___ AVAILABLE RECORDS
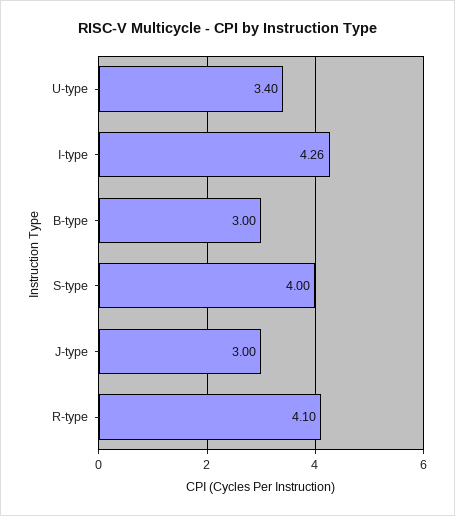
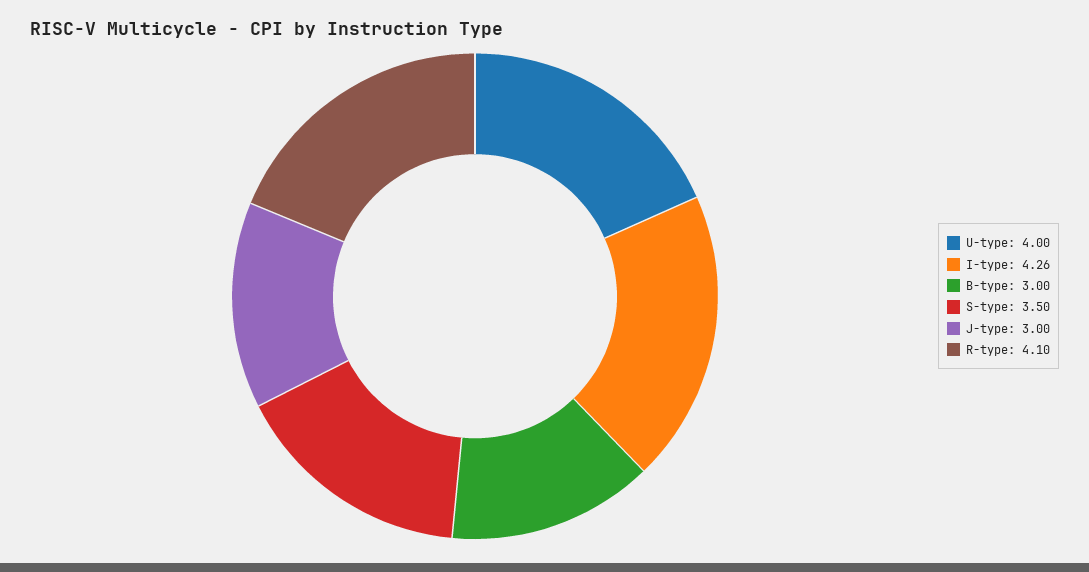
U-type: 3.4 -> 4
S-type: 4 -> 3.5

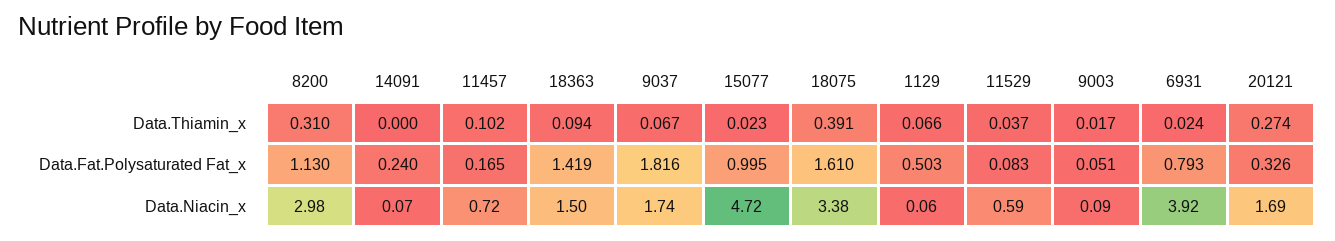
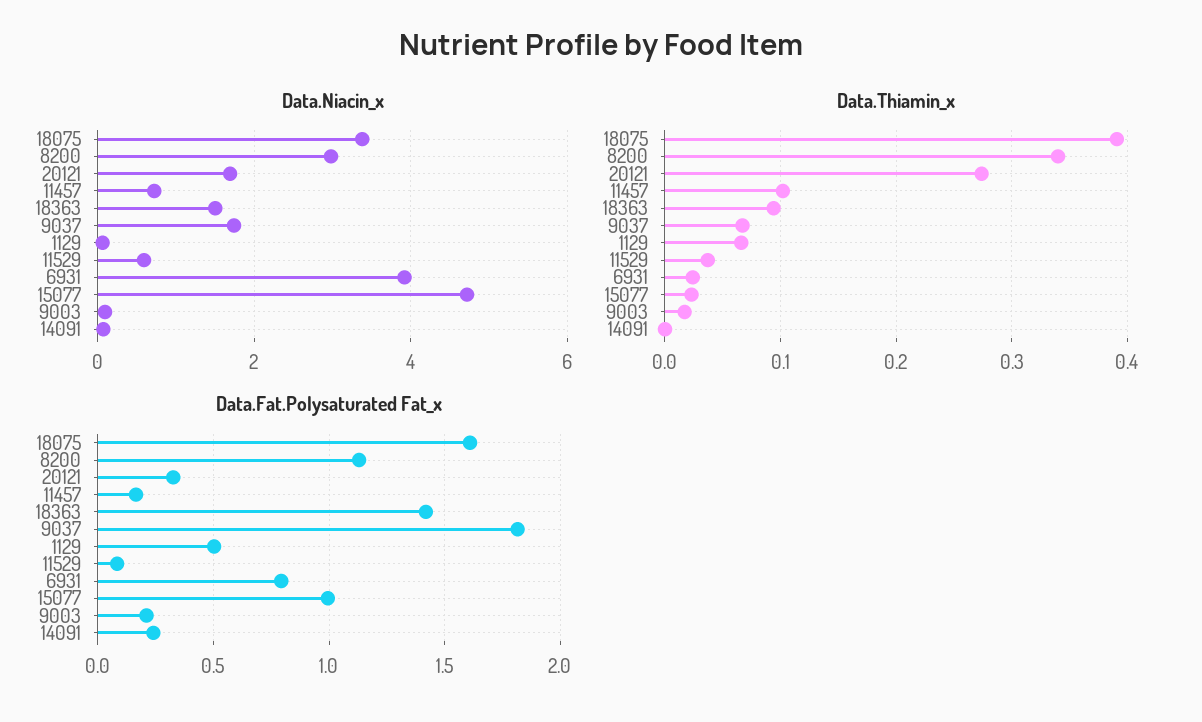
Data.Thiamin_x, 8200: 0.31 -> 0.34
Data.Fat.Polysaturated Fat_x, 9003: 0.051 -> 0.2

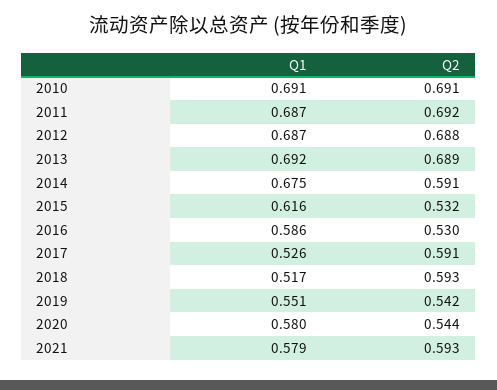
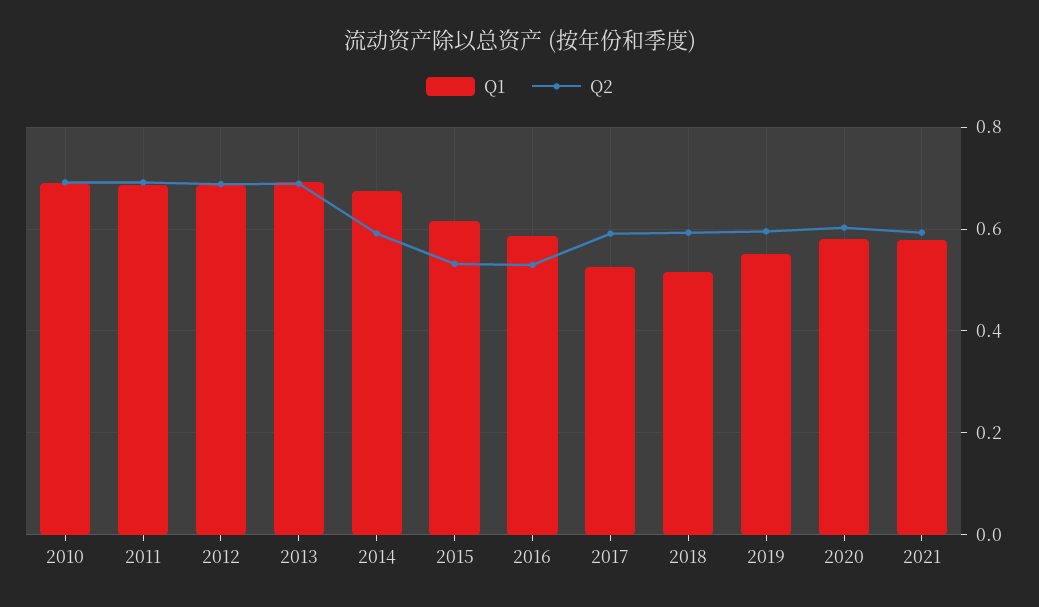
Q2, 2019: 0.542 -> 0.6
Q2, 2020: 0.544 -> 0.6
______
■ INSTRUCTIONS TO FOLLOW
Each entry is to be written out again word for word, and any pictures are to be omitted.

■ YOUR RESPONSE
U-type: 3.4 -> 4
S-type: 4 -> 3.5

Data.Thiamin_x, 8200: 0.31 -> 0.34
Data.Fat.Polysaturated Fat_x, 9003: 0.051 -> 0.2

Q2, 2019: 0.542 -> 0.6
Q2, 2020: 0.544 -> 0.6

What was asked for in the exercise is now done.